- [Directions] Copy the lines from the one with "## 🎯 Objective" through the one with "Analyze Netflix content", inclusive, reproducing them exactly and leaving out everything else.

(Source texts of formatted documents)
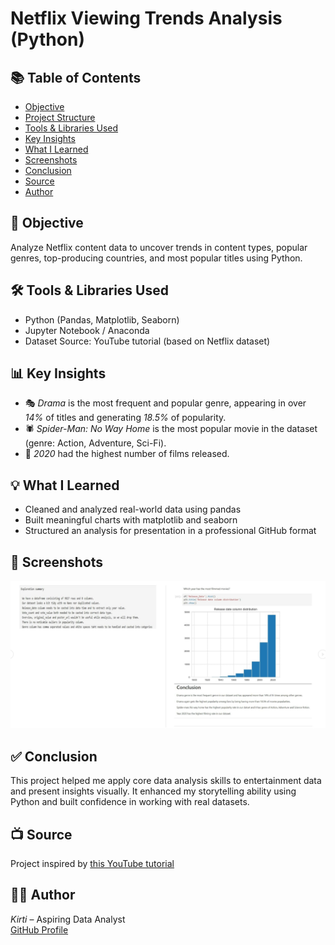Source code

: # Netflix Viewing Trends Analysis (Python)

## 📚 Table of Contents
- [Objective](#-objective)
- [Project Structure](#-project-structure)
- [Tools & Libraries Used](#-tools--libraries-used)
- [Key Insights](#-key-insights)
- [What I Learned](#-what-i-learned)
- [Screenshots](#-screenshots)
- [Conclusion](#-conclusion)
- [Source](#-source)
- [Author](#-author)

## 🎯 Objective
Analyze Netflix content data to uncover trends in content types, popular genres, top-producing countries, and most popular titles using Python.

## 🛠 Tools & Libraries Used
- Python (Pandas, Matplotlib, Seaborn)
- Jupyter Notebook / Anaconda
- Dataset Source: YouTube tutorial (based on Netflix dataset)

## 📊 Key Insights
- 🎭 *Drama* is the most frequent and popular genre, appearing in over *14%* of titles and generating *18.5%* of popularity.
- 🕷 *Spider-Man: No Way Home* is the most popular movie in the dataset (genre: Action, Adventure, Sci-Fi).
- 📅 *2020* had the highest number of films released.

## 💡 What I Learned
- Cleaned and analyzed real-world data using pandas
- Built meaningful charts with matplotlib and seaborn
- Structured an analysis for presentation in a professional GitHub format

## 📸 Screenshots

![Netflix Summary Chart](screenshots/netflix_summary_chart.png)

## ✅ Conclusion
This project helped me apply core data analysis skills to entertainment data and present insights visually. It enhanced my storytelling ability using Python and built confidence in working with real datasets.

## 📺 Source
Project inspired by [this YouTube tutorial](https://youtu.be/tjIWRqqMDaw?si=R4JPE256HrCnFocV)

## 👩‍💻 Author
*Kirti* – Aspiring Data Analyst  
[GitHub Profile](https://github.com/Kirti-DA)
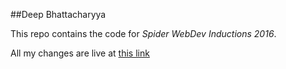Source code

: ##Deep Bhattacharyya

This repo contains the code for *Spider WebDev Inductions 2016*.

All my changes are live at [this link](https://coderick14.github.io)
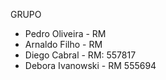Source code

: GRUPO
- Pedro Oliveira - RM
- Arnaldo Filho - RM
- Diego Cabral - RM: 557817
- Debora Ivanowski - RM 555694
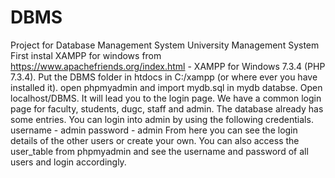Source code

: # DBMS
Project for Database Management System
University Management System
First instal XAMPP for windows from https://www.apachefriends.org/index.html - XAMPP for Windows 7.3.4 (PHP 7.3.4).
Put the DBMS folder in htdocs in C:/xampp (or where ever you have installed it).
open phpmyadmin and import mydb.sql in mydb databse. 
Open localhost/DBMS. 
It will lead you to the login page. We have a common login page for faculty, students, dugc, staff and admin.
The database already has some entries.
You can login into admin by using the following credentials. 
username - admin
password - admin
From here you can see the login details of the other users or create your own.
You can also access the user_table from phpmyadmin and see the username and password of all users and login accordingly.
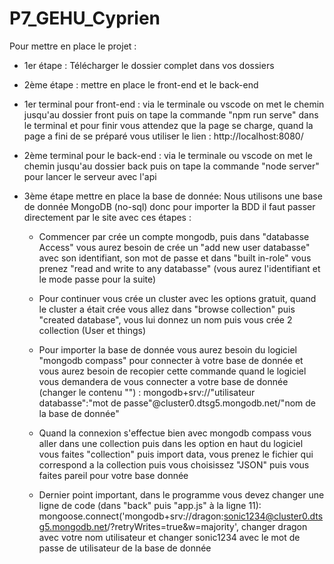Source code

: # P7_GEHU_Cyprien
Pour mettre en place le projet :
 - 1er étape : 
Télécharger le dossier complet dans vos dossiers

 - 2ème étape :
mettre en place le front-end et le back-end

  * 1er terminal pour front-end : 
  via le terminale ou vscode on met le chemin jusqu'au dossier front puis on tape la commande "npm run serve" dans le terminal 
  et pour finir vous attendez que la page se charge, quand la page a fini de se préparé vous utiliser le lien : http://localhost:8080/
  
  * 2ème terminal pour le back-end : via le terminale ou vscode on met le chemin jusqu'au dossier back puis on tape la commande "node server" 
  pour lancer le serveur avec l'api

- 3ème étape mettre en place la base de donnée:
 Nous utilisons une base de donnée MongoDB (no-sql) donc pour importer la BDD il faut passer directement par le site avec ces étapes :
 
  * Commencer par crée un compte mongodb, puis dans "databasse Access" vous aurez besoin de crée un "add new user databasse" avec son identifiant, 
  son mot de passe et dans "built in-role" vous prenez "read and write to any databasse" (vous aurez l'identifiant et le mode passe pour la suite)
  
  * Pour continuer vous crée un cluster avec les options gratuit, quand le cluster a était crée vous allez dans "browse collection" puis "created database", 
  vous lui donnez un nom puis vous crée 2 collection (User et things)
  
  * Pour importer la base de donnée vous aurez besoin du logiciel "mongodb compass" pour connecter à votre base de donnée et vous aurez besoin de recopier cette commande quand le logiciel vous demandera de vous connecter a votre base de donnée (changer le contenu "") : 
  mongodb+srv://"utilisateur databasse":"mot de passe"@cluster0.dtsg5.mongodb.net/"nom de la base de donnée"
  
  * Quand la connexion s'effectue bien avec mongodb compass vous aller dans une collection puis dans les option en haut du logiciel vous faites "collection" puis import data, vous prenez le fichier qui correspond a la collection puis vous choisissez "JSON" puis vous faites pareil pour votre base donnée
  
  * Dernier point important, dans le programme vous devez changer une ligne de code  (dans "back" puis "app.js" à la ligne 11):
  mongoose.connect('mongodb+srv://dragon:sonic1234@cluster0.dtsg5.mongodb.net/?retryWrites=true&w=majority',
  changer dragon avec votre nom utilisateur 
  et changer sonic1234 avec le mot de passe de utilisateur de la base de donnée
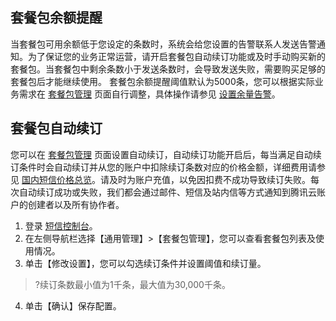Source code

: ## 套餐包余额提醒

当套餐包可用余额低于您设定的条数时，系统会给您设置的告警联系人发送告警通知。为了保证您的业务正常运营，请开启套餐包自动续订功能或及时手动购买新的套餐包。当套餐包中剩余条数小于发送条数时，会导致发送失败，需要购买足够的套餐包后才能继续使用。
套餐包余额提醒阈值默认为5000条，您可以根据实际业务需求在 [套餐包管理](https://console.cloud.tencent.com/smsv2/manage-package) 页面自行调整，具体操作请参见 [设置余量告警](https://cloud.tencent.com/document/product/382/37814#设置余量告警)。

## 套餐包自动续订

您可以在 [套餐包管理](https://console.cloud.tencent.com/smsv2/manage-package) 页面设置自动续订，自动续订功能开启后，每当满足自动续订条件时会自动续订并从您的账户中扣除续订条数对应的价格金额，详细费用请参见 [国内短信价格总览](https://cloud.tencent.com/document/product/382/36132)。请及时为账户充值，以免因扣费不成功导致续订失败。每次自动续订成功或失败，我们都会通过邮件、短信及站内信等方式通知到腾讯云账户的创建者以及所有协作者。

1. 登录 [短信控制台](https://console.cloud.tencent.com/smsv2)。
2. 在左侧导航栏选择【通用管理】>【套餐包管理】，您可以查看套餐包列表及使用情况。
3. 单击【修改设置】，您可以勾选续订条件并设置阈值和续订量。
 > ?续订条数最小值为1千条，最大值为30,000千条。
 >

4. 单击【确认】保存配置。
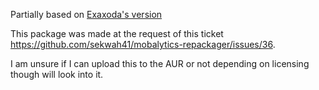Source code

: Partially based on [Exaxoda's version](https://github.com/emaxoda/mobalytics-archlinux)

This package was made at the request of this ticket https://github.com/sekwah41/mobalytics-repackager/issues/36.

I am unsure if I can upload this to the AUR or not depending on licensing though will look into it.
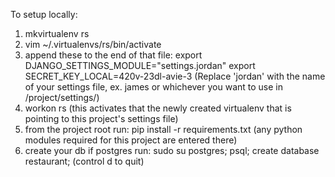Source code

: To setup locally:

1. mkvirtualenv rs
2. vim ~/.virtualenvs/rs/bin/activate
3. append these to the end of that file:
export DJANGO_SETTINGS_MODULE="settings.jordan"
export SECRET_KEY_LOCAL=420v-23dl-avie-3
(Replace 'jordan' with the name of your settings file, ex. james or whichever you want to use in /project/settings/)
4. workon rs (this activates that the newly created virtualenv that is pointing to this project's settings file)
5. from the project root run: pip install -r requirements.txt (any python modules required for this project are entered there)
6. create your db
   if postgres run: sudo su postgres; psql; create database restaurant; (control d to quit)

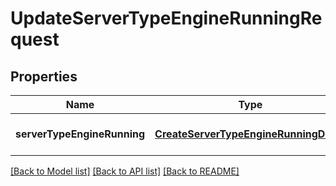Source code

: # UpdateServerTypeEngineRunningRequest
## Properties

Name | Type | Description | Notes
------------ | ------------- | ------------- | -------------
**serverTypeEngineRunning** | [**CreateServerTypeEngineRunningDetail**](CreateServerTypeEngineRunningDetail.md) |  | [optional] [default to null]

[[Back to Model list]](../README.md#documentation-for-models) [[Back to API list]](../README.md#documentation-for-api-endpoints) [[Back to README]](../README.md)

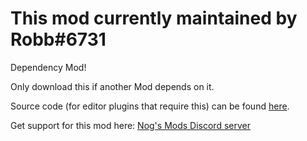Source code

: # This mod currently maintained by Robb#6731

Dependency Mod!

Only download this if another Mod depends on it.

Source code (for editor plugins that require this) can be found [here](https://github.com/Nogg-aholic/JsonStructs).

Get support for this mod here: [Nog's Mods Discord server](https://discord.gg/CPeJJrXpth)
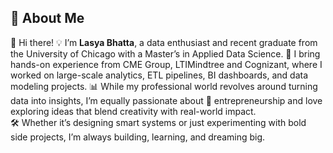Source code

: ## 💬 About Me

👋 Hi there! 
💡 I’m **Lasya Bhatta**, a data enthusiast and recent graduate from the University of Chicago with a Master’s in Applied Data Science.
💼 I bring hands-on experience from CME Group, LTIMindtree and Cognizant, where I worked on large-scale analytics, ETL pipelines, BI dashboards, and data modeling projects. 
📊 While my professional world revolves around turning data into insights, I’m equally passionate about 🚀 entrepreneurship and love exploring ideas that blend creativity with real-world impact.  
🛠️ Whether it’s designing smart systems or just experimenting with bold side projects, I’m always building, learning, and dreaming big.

- [Written response]
## 🎯 Objective
Analyze Netflix content data to uncover trends in content types, popular genres, top-producing countries, and most popular titles using Python.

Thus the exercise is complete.